If you were to write a list of possible causes of stress from recent events, I bet it’d be pretty long. From relationship breakdowns in lockdown to pandemic induced health anxiety, rising poverty and that’s not to mention a constantly changing political landscape worldwide. All of these events bring about uncertainty, fear and overall, increase our stress levels (with 84.9% of adults reporting feeling stressed or anxious as a result of the pandemic).
Even a ‘good’ dose of stress that football fans feel whilst watching their team play, may now be challenging as there isn’t the same community chat amongst fans following a match as people leave the stadium.
Even the quick chat with colleagues at the water fountain has diminished. Instead, we are at home watching TV, scrolling through the news and experiencing a build-up of adrenaline without the same release after consuming any stress inducing event, leaving us with rocketing stress levels as cortisol is preparing our mind and body for an attacking tiger, albeit a metaphorical one.
So even so-called positive news like the promise of a vaccine, may have boosted one’s mood temporarily and has then left people with a ‘come down’ with the continued uncertainty about what, when and how.
We all, however, have differing responses when we experience an event with different responses to triggers.

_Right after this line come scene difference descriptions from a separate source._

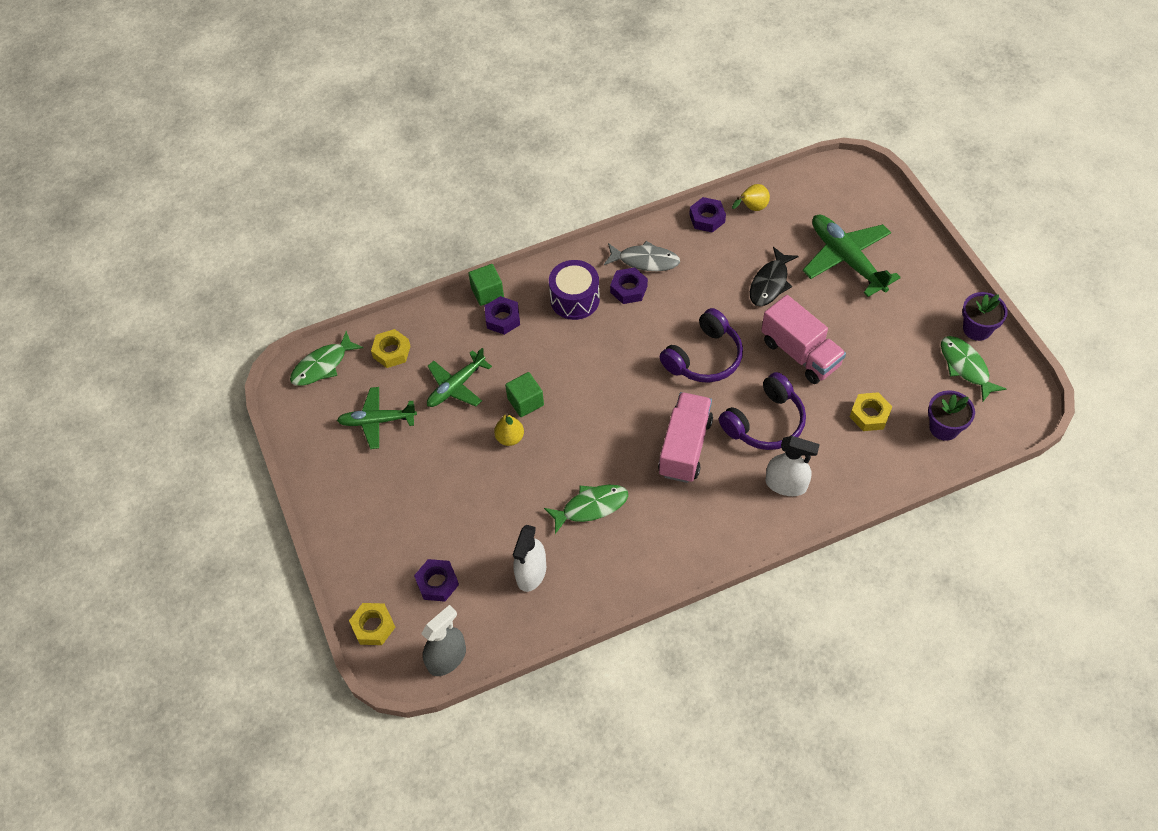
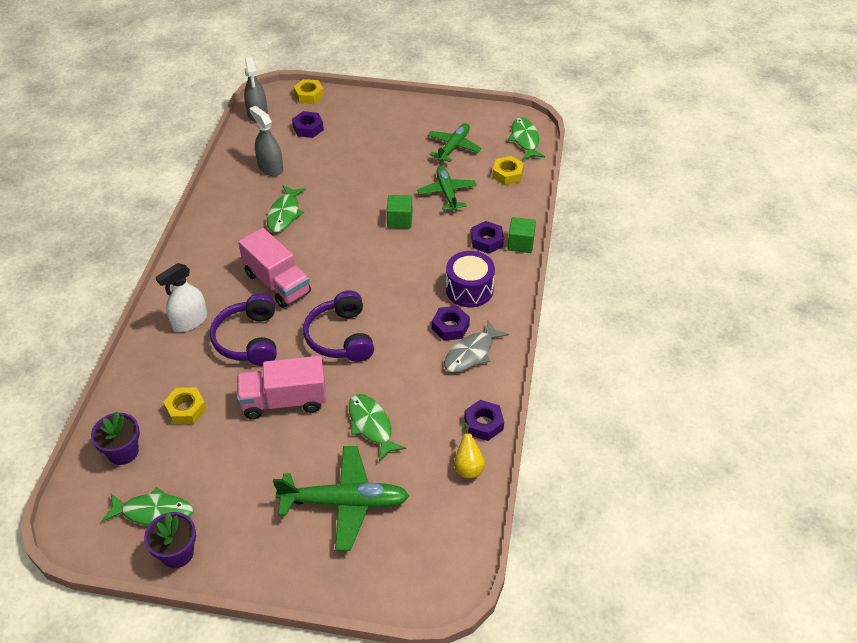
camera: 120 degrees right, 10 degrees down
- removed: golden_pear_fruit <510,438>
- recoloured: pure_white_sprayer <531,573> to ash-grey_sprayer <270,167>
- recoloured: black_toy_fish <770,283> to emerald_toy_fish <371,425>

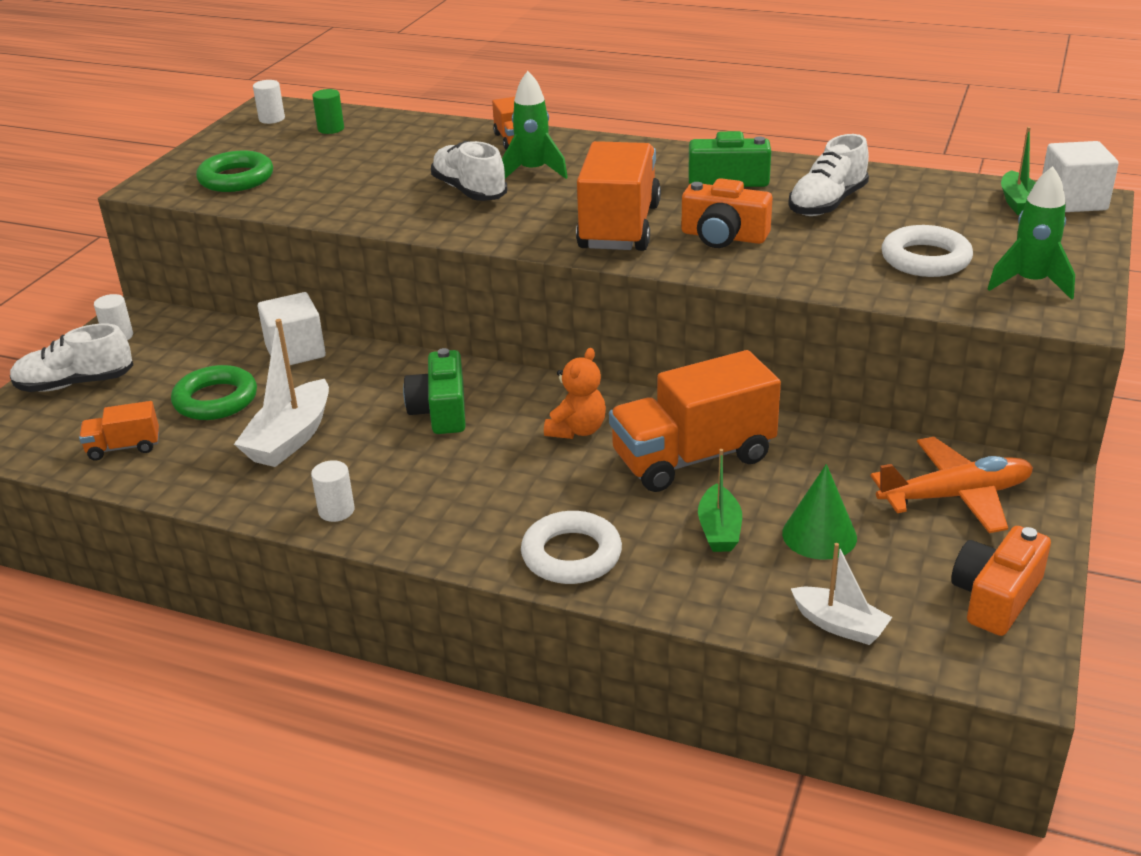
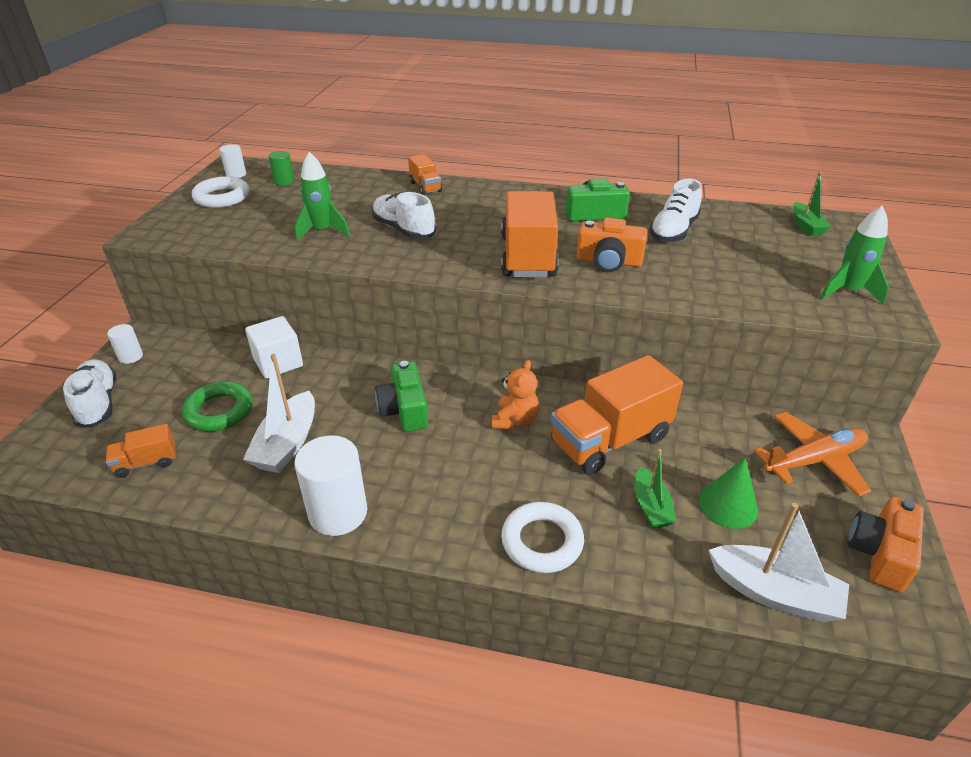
camera: 10 degrees left, 5 degrees up
- turned: pure_white_shoe <75,384> = <98,403> 90 degrees clockwise
- removed: emerald_hoop <236,178>
- resized: pure_white_cylinder <336,511> = <338,513> x1.96
- moved: emerald_spaceship <533,172> to <322,231>
- resized: pure_white_sailboat <839,625> = <774,593> x1.58
- moved: pure_white_hoop <925,259> to <222,197>
- removed: pure_white_block <1073,201>

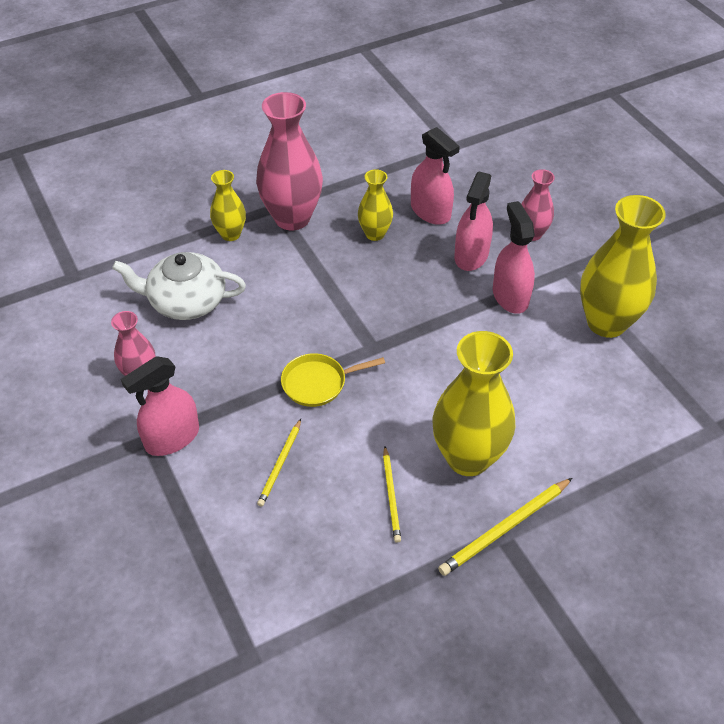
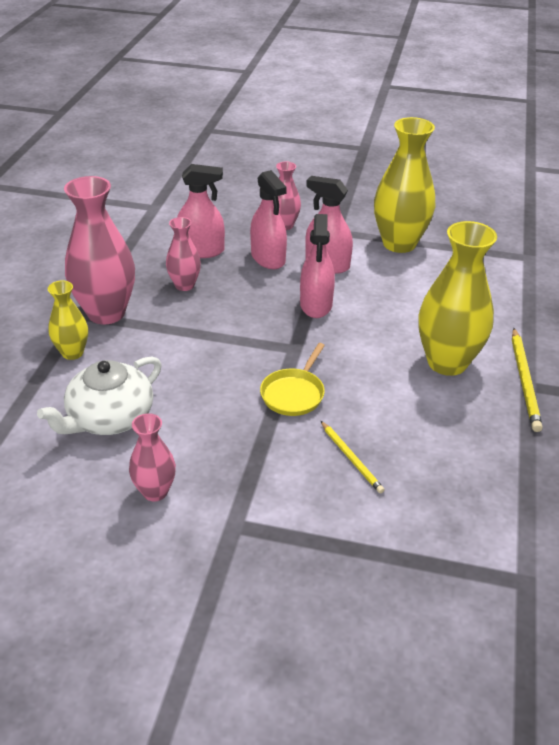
camera: 50 degrees left, 10 degrees down
- moved: rose-pink_sprayer <172,438> to <316,305>
- recoloured: golden_vase <375,234> to rose-pink_vase <184,285>
- removed: golden_pencil <391,496>

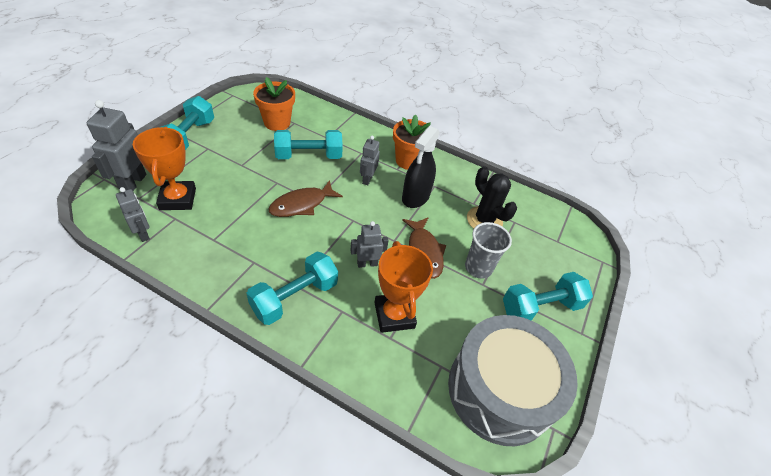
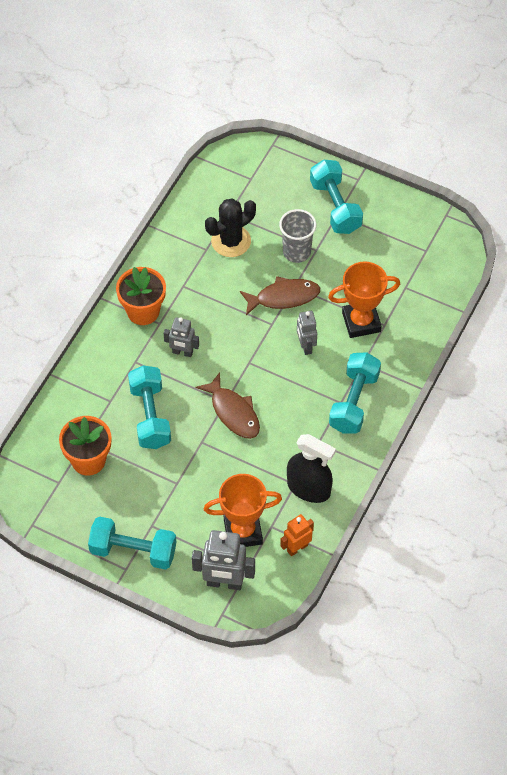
camera: 85 degrees left, 10 degrees up
- recoloured: ash-grey_toy_robot <143,234> to orange-coloured_toy_robot <297,548>
- turned: turquoise_hand_weight <295,297> = <354,402> 60 degrees clockwise
- moved: black_sprayer <415,197> to <308,488>
- removed: ash-grey_toy_drum <500,390>

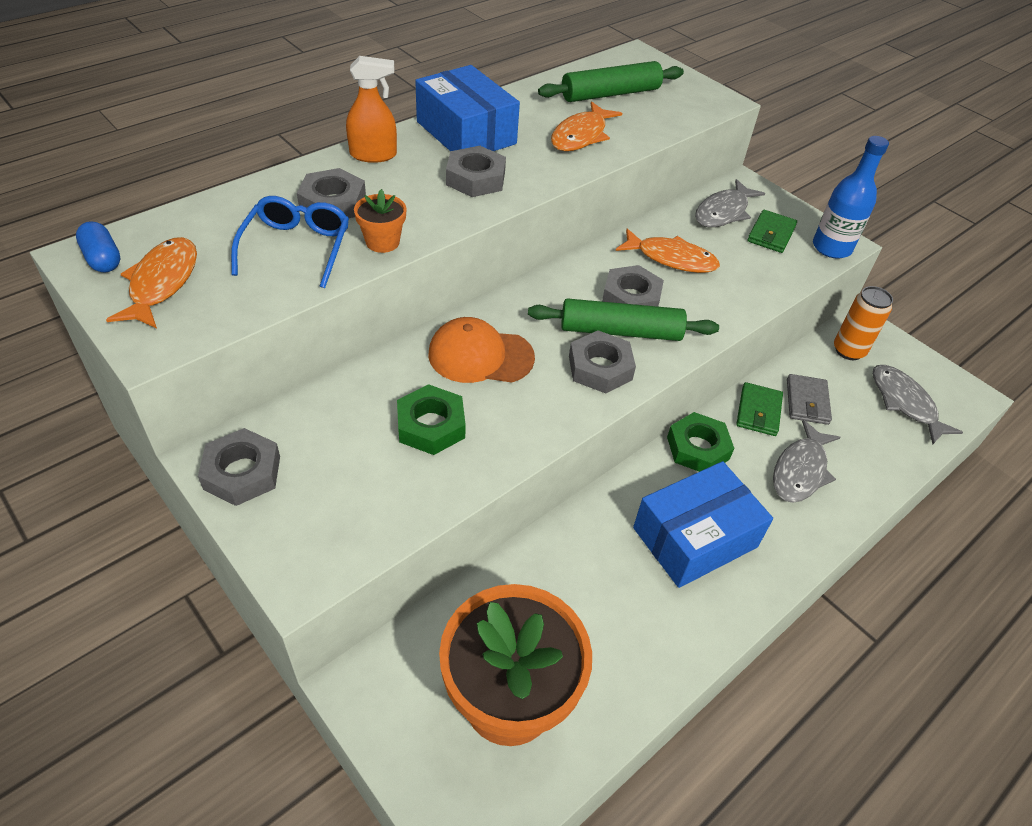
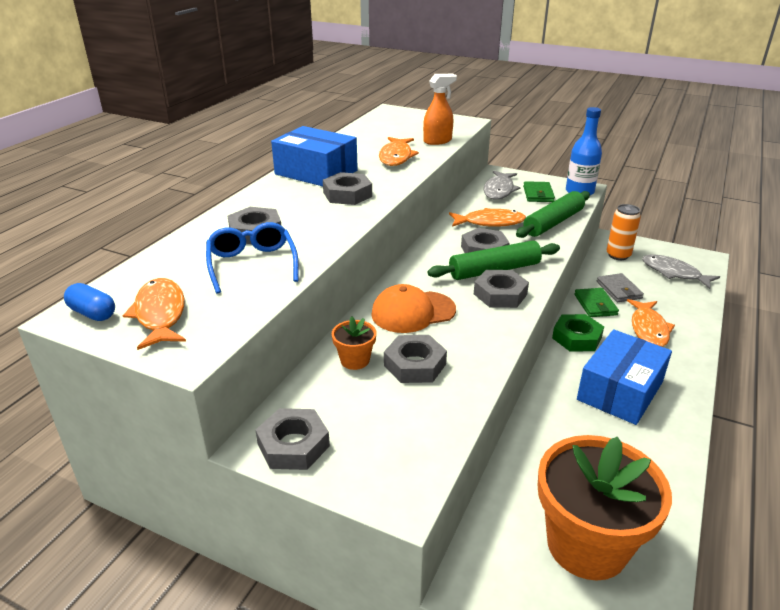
camera: 20 degrees left, 15 degrees down
- moved: orange-coloured_sprayer <373,155> to <437,141>
- moved: orange-coloured_potted_plant <382,242> to <355,360>
- recoloured: emerald_hexagon_nut <431,425> to ash-grey_hexagon_nut <415,365>
- moved: emerald_rolling_pin <610,94> to <553,223>
- recoloured: ash-grey_toy_fish <800,470> to orange-coloured_toy_fish <648,329>

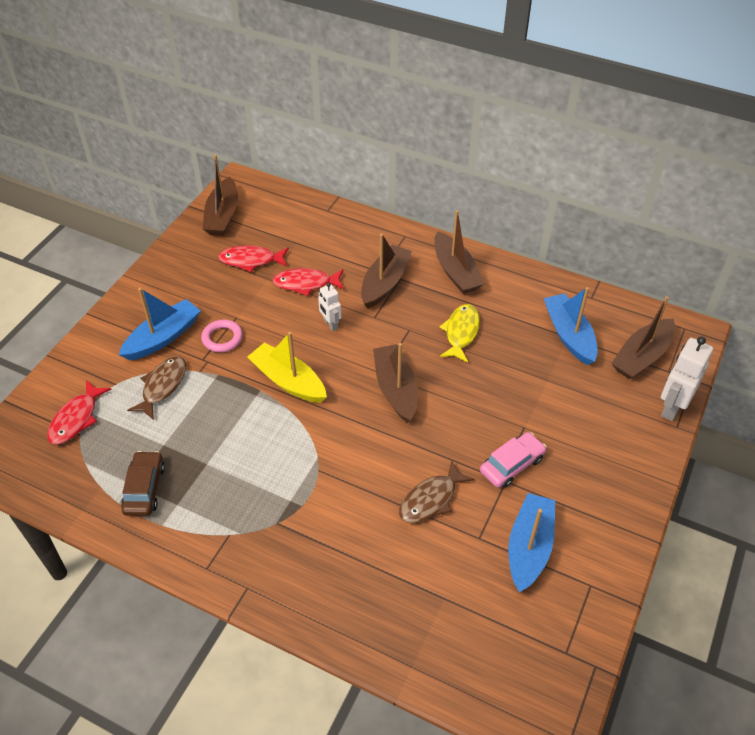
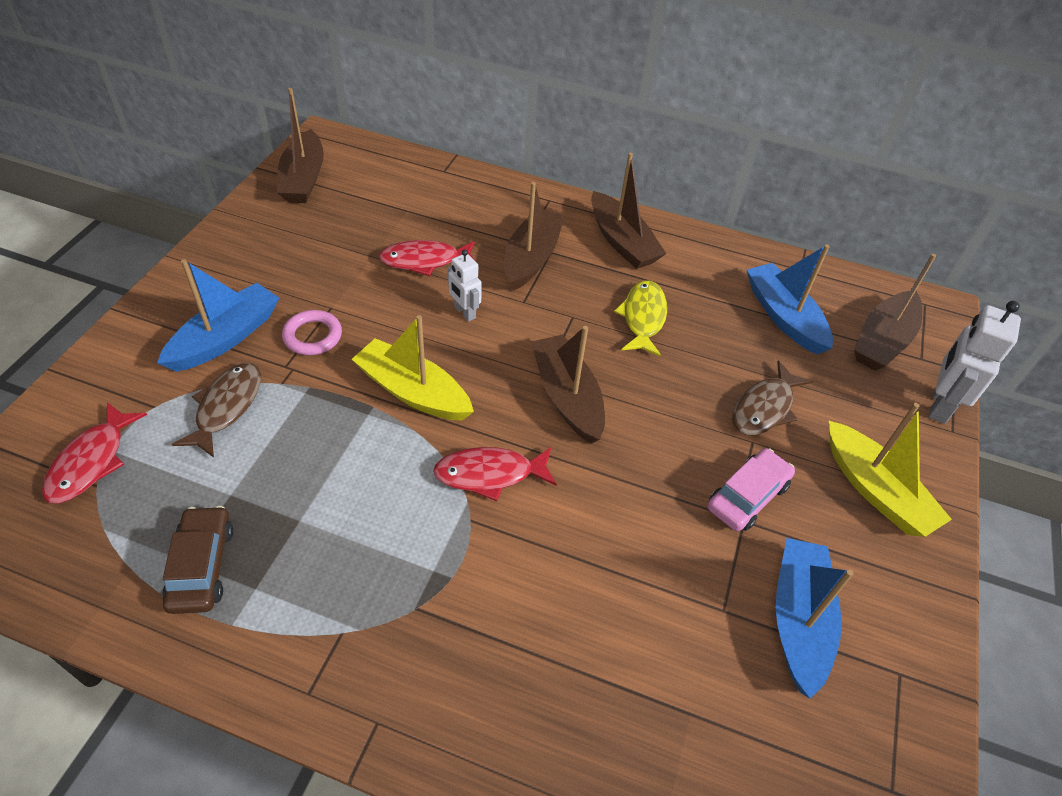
camera: 10 degrees left, 0 degrees up
- moved: scarlet_toy_fish <251,260> to <489,474>
- moved: brown_toy_fish <431,499> to <764,408>
- added: golden_sailboat <875,490>

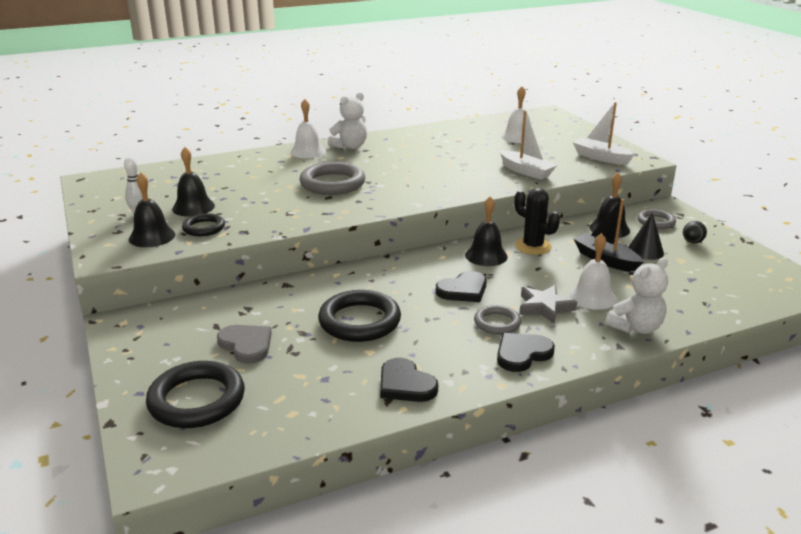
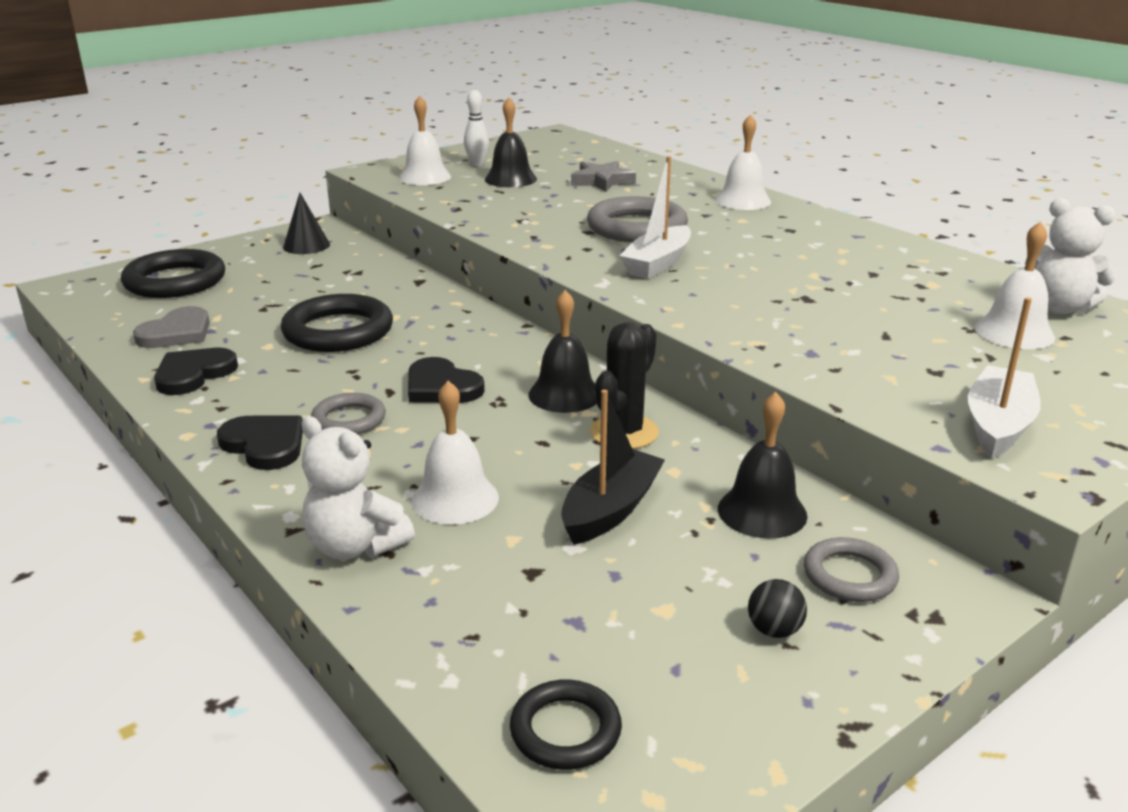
camera: 75 degrees right, 0 degrees up
- recoloured: black_hand_bell <152,236> to pure_white_hand_bell <425,177>
- moved: black_hoop <204,228> to <565,730>
- moved: ash-grey_heart_shape <246,345> to <177,333>
- moved: pure_white_stuffed_bear <350,146> to <1058,308>
- moved: pure_white_sailboat <526,171> to <658,264>
- moved: ash-grey_five-pointed_star <544,307> to <602,181>
- moved: black_solid_cone <645,251> to <306,245>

More optimistically we can train and design our minds and bodies to best cope with our response to stress, which is essentially our body’s reaction to pressures from a situation or life event and it’s so important we do this with stress related issues contributing to 70% of visits to the GP.
How to manage stress and anxiety in uncertain times
With the build-up of ‘cortisol,’ our stress hormones, being our fight or flight response, a good way to counteract this is with exercise and deep breathing which releases endorphins, our happy hormones. Anything from a brisk walk around the block, better still is the fact your outdoors which can give some perspective, to a virtual yoga or dance class, just moving more can really help and give you a better chance at eating and sleeping well which are also important factors in building our resilience to daily life stressors.
It’s easy for people to say “just relax” more too but I find by goal-setting and breaking every task I need to do into bite size chunks and planning it out, helps reduce my feelings of overwhelm as well as including time to ‘wind down’ within that plan too.
Another way to manage stress is by expressing yourself through creativity and sharing your worries, fears and self-doubts, whether it be with a health professional or a loved one, once we share our woes it can feel like a huge burden has lifted.
I know as someone with anxiety and chronic fatigue that whilst I can’t ‘rid’ my life of stress, and sometimes it can be a good thing when it comes to performance adrenaline, but how I manage my stress level is paramount to my overall mental and physical wellbeing. I have even changed my language around ‘battling’ mental health problems and stress to ‘adapting’ and ‘managing’ my disabilities and stress inducing events. So rather than ‘overcome’ stress how are you going to set yourself up to feel strong in mind and body so you can cope with stress?